Iran’s nuclear department asked the International Atomic Energy Agency to avoid publishing details that may cause confusion among the international community.

On Saturday, Germany, France and Britain said Tehran had “no credible civilian use” for its refinement of uranium metal.

They pressed Iran to drop its plan to develop uranium, calling it Tehran's latest planned breach of its 2015 nuclear deal with world powers.

The goal of the deal was to prevent Iran from developing a nuclear bomb, which the country insists it does not want to do.

“The production of uranium metal has potentially grave military implications,” the three nations said.

On Thursday, the IAEA said Iran had informed it that it had begun installing equipment for the production of uranium metal.

It said Tehran insisted its plans for research and development on uranium production were part of its “declared aim to design an improved type of fuel".

Tehran has long believed results of the agency's inspections have been leaked, causing it further problems.

In December, the country’s parliament passed a law to suspend, in late February, inspections included in the nuclear deal if US banking and oil sanctions remained in place.

But it said inspections not listed in the deal would continue because the nation was a member of the non-proliferation treaty.

Iran reacted to the European statement on Sunday by saying it told the UN nuclear watchdog nearly two decades ago of its plans for the “peaceful and conventional” production of uranium metal.

It said it provided updated information to the agency two years ago about its plans to produce silicide advanced fuel.

Tehran said uranium metal was an “intermediate product” in making uranium silicide, a fuel used in nuclear reactors, which is safer and generates more power than the uranium oxide-based fuel Iran currently produces.
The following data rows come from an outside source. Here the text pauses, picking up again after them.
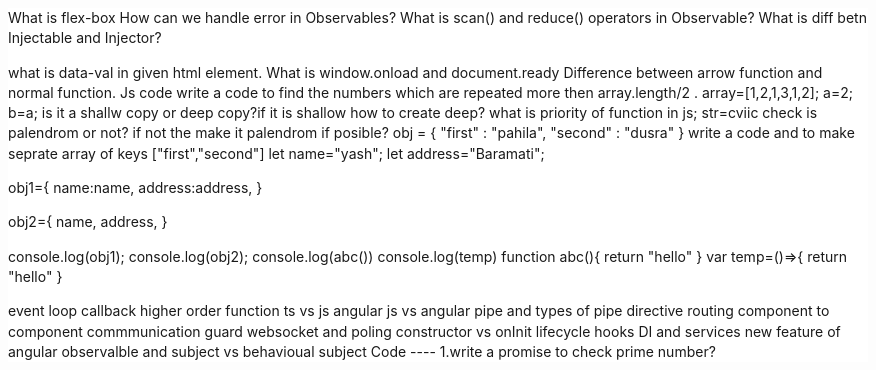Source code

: What is flex-box
How can we handle error in Observables?
What is scan() and reduce() operators in Observable?
What is diff betn Injectable and Injector?
<div data-val="1" /> what is data-val in given html element.
What is window.onload and document.ready
Difference between arrow function and normal function.
Js code
write a code to find the numbers which are repeated more then array.length/2 .  array=[1,2,1,3,1,2];
a=2;
b=a;
is it a shallw copy or deep copy?if it is shallow how to create deep?
what is priority of function in js;
str=cviic
check is palendrom or not?
if not the make it palendrom if posible?
obj = {
    "first" : "pahila",
    "second" : "dusra"
} write a code and  to make seprate array of keys
["first","second"]
let name="yash";
  let address="Baramati";
  
  obj1={
    name:name,
    address:address,
  }
  
  obj2={
    name,
    address,
  }
  
  console.log(obj1);
  console.log(obj2);
  console.log(abc())
console.log(temp)
function abc(){
    return "hello"
}
var temp=()=>{
   return "hello"
}

event loop
callback
higher order function
 ts vs js
angular js vs angular
pipe and types of pipe
directive
routing
component to component commmunication
guard
websocket and poling
constructor vs onInit
 lifecycle hooks
 DI and services
 new feature of angular
 observalble and subject vs behavioual subject
Code ----
1.write a promise to check prime number?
(FILES) In this file photo taken on January 20, 2014 an unidentified International Atomic Energy Agency (IAEA) inspector disconnects the connections between the twin cascades for 20 percent uranium production at nuclear power plant of Natanz, some 300 kilometres south of Tehran. Iran confirmed it is now enriching uranium to 20 percent purity, well beyond the threshold set by its 2015 nuclear deal with major powers, sparking international concern. The move at its underground Fordow facility was confirmed by UN watchdog the International Atomic Energy Agency (IAEA). / AFP / IRNA / KAZEM GHANE

Later on Sunday, Iran’s Foreign Minister Javad Zarif tweeted criticism of the Europeans for their failure in saving the nuclear deal after the US withdrawal.

Mr Zarif said the deal remained alive because Iran did not withdraw from it, not because of Britain, France and Germany.
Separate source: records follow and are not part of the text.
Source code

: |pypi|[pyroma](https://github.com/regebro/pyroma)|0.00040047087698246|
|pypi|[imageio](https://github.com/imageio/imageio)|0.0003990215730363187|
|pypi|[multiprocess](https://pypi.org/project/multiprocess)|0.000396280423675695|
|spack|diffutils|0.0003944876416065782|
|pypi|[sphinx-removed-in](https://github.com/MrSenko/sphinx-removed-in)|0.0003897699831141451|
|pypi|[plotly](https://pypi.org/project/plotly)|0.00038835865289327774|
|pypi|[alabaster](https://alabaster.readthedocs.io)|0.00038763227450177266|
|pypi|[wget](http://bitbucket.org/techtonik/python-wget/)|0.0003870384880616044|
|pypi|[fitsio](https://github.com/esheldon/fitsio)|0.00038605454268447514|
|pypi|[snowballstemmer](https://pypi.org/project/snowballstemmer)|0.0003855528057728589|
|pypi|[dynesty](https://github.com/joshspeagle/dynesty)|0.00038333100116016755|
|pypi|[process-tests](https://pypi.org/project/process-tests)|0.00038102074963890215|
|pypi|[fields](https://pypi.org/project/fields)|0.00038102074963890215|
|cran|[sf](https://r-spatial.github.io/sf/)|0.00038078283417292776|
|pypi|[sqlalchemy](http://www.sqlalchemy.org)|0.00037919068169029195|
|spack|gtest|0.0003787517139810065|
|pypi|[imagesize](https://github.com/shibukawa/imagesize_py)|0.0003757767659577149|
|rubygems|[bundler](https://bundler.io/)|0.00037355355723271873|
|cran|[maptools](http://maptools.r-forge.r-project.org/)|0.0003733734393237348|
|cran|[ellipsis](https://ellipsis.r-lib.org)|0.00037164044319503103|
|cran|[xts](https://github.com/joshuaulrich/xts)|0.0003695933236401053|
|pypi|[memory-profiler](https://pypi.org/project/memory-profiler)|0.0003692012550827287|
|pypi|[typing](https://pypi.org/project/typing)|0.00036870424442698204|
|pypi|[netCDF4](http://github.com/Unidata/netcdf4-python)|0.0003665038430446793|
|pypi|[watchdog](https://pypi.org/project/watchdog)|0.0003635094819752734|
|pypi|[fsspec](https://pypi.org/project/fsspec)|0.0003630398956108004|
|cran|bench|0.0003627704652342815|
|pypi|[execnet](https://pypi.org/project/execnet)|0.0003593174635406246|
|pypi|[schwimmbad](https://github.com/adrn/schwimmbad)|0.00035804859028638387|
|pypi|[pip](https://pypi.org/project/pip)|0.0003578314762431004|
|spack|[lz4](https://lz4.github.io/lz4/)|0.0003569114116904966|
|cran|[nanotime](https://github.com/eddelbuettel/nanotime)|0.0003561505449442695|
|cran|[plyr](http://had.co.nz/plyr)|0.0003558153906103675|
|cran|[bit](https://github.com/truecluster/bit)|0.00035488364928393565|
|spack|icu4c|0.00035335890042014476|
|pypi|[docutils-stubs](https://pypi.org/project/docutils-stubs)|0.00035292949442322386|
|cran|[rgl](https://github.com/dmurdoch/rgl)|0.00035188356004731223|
He also criticised what he described as Europe’s need for US Treasury approval of every banking transaction with Iran.

The three European nations alongside the US, Russia and China signed the 2015 nuclear deal with Iran, which prohibited research and production of uranium metal.

President Donald Trump in 2018 withdrew the US from the deal, in which Tehran had agreed to limit its uranium enrichment in exchange for the lifting of economic sanctions.

After the US expanded sanctions, Iran gradually and publicly abandoned the deal’s limits on its nuclear development.

President-elect Joe Biden, who was vice president when the deal was signed during the Obama administration, has said he hopes to return the US to the deal.